Our HIV infected patient told us that he practised safe sex systematically during the first years of HIV infection, but that it was less systematic when viral load became undetectable (around 20% of unprotected sexual intercourse during the past 2 years with this partner). He practised safe sex during the first structured treatment interruption, but not during the second one. Both of them denied any record of sexually transmitted infection except HIV. They were found to be negative for hepatitis B and C and syphilis.

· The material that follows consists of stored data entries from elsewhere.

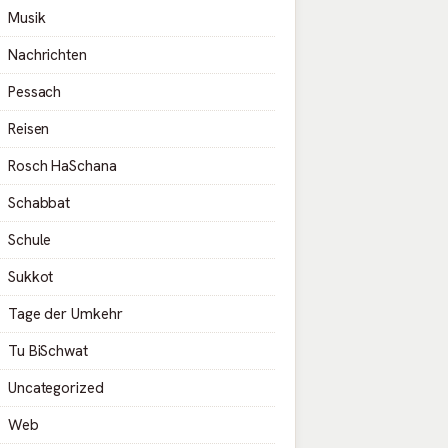
Musik
Nachrichten
Pessach
Reisen
Rosch HaSchana
Schabbat
Schule
Sukkot
Tage der Umkehr
Tu BiSchwat
Uncategorized
Web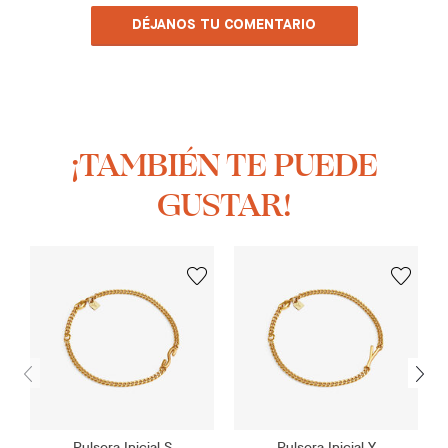
DÉJANOS TU COMENTARIO
¡TAMBIÉN TE PUEDE
GUSTAR!
Pulsera Inicial S
Pulsera Inicial Y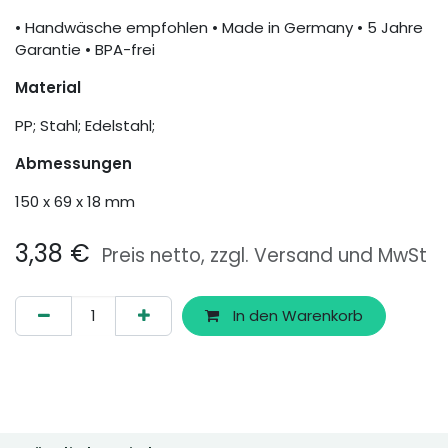
• Handwäsche empfohlen • Made in Germany • 5 Jahre
Garantie • BPA-frei
Material
PP; Stahl; Edelstahl;
Abmessungen
150 x 69 x 18 mm
3,38
€
Preis netto, zzgl. Versand und MwSt
In den Warenkorb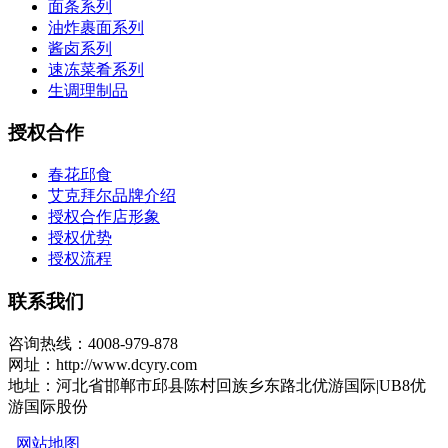
面条系列
油炸裹面系列
酱卤系列
速冻菜肴系列
生调理制品
授权合作
春花邱食
艾克拜尔品牌介绍
授权合作店形象
授权优势
授权流程
联系我们
咨询热线：4008-979-878
网址：http://www.dcyry.com
地址：河北省邯郸市邱县陈村回族乡东路北优游国际|UB8优
游国际股份
网站地图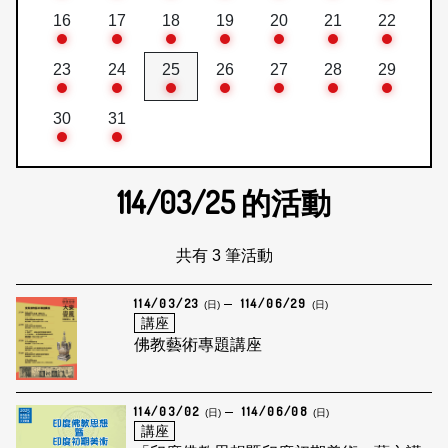
16
17
18
19
20
21
22
23
24
25
26
27
28
29
30
31
114/03/25
的活動
共有 3 筆活動
114/03/23
114/06/29
(日)
(日)
講座
佛教藝術專題講座
114/03/02
114/06/08
(日)
(日)
講座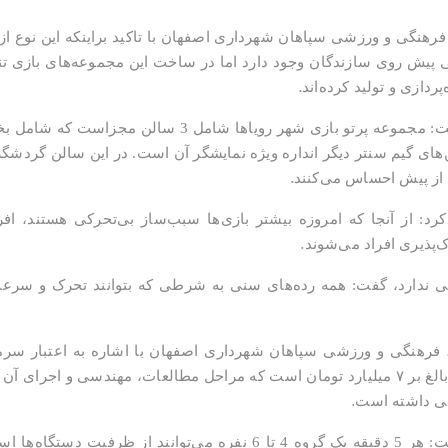
رهنگی و ورزشی سپاهان شهرداری اصفهان با تاکید براینکه این نوع 
ش روی سازندگان وجود دارد اما در ساخت این مجموعه‌های بازی تنها
.
ردازی و تولید کرده‌اند
وی با اشاره به تعداد بازی‌های این مجموعه گفت: مجموعه پ
گیم سنتر دیگر انداره ویژه نمایشگر آن است. در این سالن گردشگران می‌تو
.
 از پیش احساس می‌کنند
رد: از آنجا که امروزه بیشتر بازی‌ها سبب‌ساز بی‌تحرکی هستند، ا
.
ک‌پذیری افراد می‌شوند
نی ندارد، گفت: همه رده‌های سنی به شرطی که بتوانند تحرک و سرعت لا
هنگی و ورزشی سپاهان شهرداری اصفهان با اشاره به اعتبار سرمایه
الغ بر
۷
میلیارد تومان است که مراحل مطالعات، مهندسی و اجرای آن 
.
پی داشته است
وی با اشاره به ظرفیت روزانه این دستگاه گفت: هر 5 دقیقه یک گروه 4 تا 6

Structured treatment interruption is an attractive strategy currently in evaluation in HIV-1 infected patients after long term viral suppression. As far as we know, antiretroviral interruption does not reduce therapy efficacy once reinitiated, delaying the reduction of viral load.1 During the phase of drug interruption, plasma HIV RNA rebounds to detectable levels within days of stopping HAART (median increase 0.2 log/day).2 HAART treatment decreases HIV RNA concentration in blood and is generally associated with a decrease of seminal HIV RNA.3 Moreover, an increase of HIV RNA in plasma is known to enhance the risk of transmission.4 Finally, we may assume that a sudden increase in HIV RNA in blood during structured treatment interruption may induce a viral rebound in semen.
Some key messages have to be taken into account. Firstly, the impact of sexual transmission during clinical trials assessing the benefit/risk ratio of structured treatment interruption has to be evaluated prospectively as a side effect of the strategy. Secondly, patients have to be informed that they are particularly at risk of HIV transmission during this period and that sexual relations have to be heavily protected when antiretroviral regimen is stopped. It is the responsibility of investigators involved in such trials to inform patients. Thirdly, in order to avoid complaints against physicians, we believe that patients must be informed of this very high risk period.